TO DO:
(a) Rewrite the Flink sliding-window reply from "2019-01-21 Thread Hequn" up to and including "timestamp - 5min.", putting "early firing" wherever "early fire" appears.
(b) Carry on the mailing-list thread about Flink retract streams from the point where it stops.

DOCUMENT PASSAGE:
---

Re: Query on retract stream

2019-01-21 Thread Hequn Cheng
Hi Gagan,

> But I also have a requirement for event time based sliding window
aggregation

Yes, you can achieve this with Flink TableAPI/SQL. However, currently,
sliding windows don't support early fire, i.e., only output results when
event time reaches the end of the window. Once window fires, the window
state will be cleared and late data belonging to this window will be
ignored. In order to wait for the late event, you can extract
watermark with an offset from the timestamp. For example, make watermark =
timestamp - 5min.

If event time and early fire is a strong requirement in your scenarios, you
can probably use an over window[1] to solve your problem, say an over
window with 1h preceding. Over window outputs a result for each input.

If the above solutions can't meet your requirements, you can write a
DataStream job in which define your own window logic[2].

Best, Hequn

[1]
https://ci.apache.org/projects/flink/flink-docs-release-1.7/dev/table/tableApi.html#over-windows
[2]
https://ci.apache.org/projects/flink/flink-docs-master/dev/stream/operators/windows.html



On Tue, Jan 22, 2019 at 12:58 AM Gagan Agrawal 
wrote:

> Thank you guys. It's great to hear multiple solutions to achieve this. I
> understand that records once emitted to Kafka can not be deleted and that's
> acceptable for our use case as last updated value should always be correct.
> However as I understand most of these solutions will work for global
> aggregation which was asked in original question. But I also have
> requirement for event time based sliding window aggregation where same
> order count needs to be maintained for past x hours window (sliding at say
> every 5 minutes). Is it possible to achieve with Table Api / SQL at the
> moment or will require some custom implementation?
>
> For window based upsert stream, there can be few scenarios.

---

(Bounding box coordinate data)

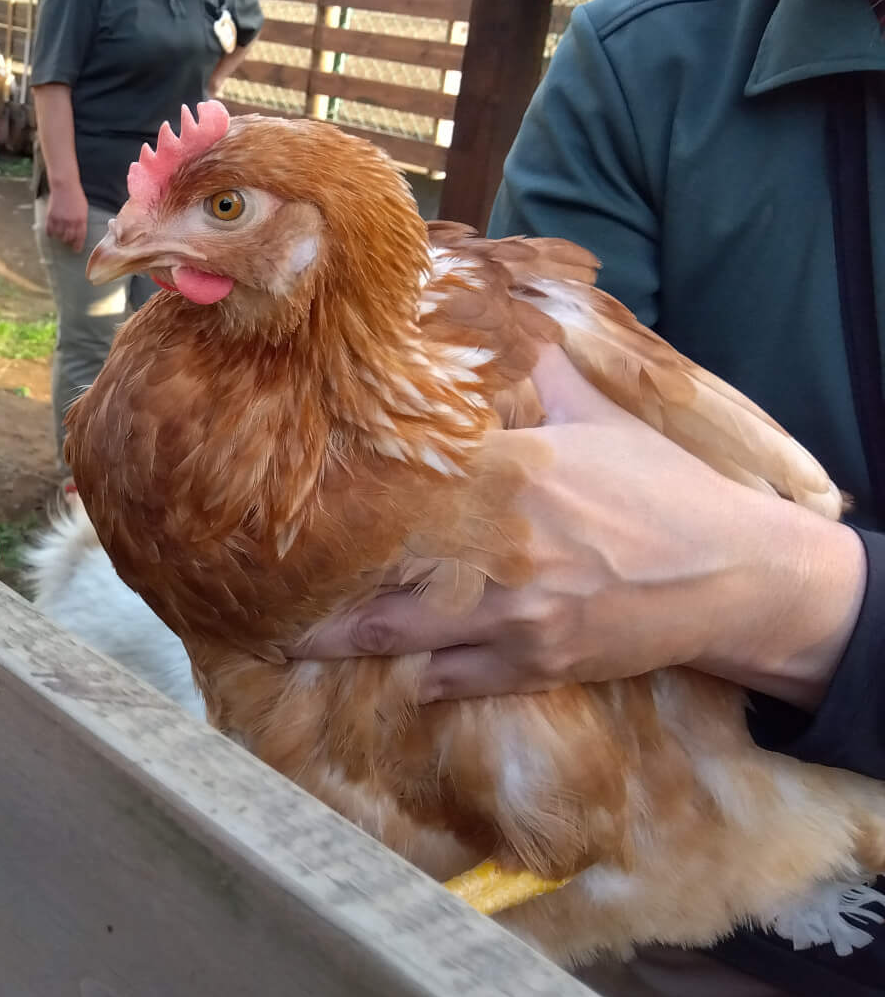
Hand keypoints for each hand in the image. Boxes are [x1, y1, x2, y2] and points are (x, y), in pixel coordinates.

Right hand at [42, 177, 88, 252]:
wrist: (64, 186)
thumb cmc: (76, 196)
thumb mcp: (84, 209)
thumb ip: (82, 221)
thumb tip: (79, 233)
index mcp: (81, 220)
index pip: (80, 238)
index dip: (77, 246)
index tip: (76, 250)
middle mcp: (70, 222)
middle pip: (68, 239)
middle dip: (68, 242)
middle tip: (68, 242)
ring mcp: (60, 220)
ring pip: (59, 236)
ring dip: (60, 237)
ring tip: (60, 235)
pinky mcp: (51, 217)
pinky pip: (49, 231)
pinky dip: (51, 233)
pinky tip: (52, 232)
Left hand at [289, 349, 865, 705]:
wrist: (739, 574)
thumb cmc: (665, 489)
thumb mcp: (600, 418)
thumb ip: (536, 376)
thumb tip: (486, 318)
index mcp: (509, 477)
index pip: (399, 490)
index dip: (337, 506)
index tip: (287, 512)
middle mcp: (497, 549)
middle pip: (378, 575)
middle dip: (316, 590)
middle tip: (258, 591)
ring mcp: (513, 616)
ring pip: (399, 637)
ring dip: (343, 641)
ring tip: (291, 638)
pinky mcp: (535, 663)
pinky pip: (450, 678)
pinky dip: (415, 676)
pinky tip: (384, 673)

---

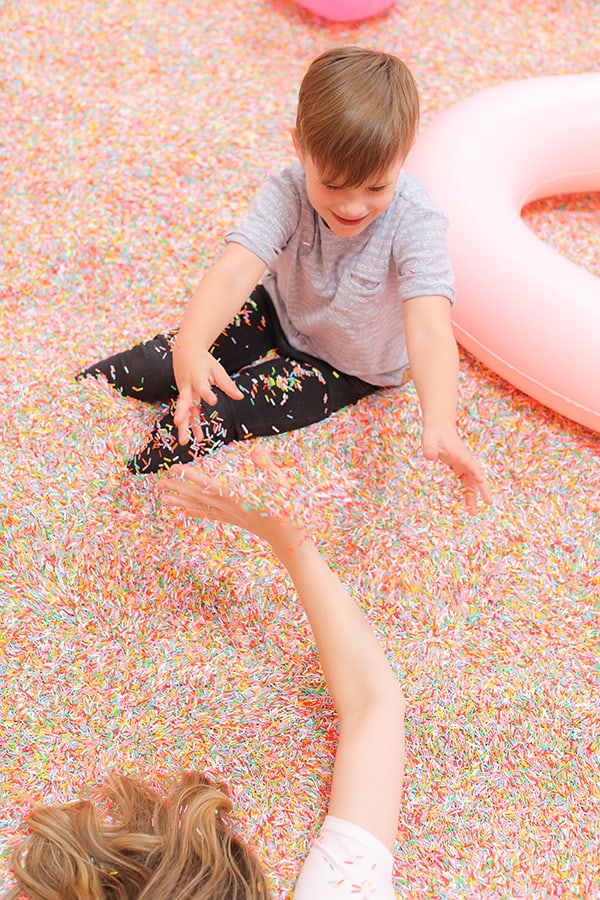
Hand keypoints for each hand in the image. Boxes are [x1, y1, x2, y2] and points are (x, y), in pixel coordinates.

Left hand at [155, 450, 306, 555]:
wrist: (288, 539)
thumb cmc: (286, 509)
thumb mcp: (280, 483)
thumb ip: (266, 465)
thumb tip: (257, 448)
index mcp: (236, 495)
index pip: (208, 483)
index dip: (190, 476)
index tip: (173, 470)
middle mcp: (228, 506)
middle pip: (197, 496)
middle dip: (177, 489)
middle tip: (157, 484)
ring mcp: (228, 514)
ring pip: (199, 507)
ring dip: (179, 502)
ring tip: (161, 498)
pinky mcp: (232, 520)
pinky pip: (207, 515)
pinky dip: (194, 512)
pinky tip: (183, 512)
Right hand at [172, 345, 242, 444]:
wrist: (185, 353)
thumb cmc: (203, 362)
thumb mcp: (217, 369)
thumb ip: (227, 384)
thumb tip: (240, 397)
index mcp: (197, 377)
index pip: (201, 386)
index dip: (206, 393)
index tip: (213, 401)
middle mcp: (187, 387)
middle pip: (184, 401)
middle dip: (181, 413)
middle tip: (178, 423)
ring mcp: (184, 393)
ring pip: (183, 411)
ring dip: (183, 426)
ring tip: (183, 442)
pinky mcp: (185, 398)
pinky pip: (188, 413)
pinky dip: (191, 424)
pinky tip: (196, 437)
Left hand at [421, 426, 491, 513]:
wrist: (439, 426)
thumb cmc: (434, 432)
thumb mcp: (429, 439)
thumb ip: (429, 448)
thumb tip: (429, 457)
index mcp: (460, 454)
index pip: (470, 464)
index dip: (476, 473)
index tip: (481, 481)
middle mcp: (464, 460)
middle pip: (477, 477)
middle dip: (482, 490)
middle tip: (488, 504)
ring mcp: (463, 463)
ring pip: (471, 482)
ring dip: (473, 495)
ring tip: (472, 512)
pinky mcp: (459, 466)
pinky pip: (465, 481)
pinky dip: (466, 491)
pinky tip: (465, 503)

---

OUTPUTS IN ORDER:
(a)
2019-01-21 Thread Hequn Cheng
Hi Gagan,

> But I also have a requirement for event time based sliding window
aggregation

Yes, you can achieve this with Flink TableAPI/SQL. However, currently,
sliding windows don't support early firing, i.e., only output results when
event time reaches the end of the window. Once window fires, the window
state will be cleared and late data belonging to this window will be
ignored. In order to wait for the late event, you can extract
watermark with an offset from the timestamp. For example, make watermark =
timestamp - 5min.

(b)
>
> 1. An update to record key comes in same window. E.g Pending (t1) ->
> Success (t2) happens in same window w1. In this case once window
> aggregation is triggered/emitted, such records will be counted as 0
> 2. An update to record key belongs to same window but arrives late. In
> this case old(and already emitted)  window (w1) needs to be re-emitted with
> decreased value.
> 3. An update to record key comes in different window. E.g Pending (t1) in
> window w1 and Success (t2) in w2. I think in this case it may not require
> to re-emit old window w1 as it represents pending count till that window
> time (w1) which is still valid as record moved to Success in next window w2
> (based on event time).
>
> Gagan
>
>
> On Mon, Jan 21, 2019 at 8:31 PM Piotr Nowojski 
> wrote:
>
>> @Jeff: It depends if user can define a time window for his condition.
>> As Gagan described his problem it was about “global” threshold of pending
>> orders.
>>
>>
>>
>> I have just thought about another solution that should work without any
>> custom code. Converting “status” field to status_value int:
>> - "+1” for pending
>> - “-1” for success/failure
>> - “0” otherwise
>>
>> Then running:
>>
>> SELECT uid, SUM(status_value) FROM … GROUP BY uid;
>>
>> Query on top of such stream. Conversion to integers could be made by
>> using `CASE` expression.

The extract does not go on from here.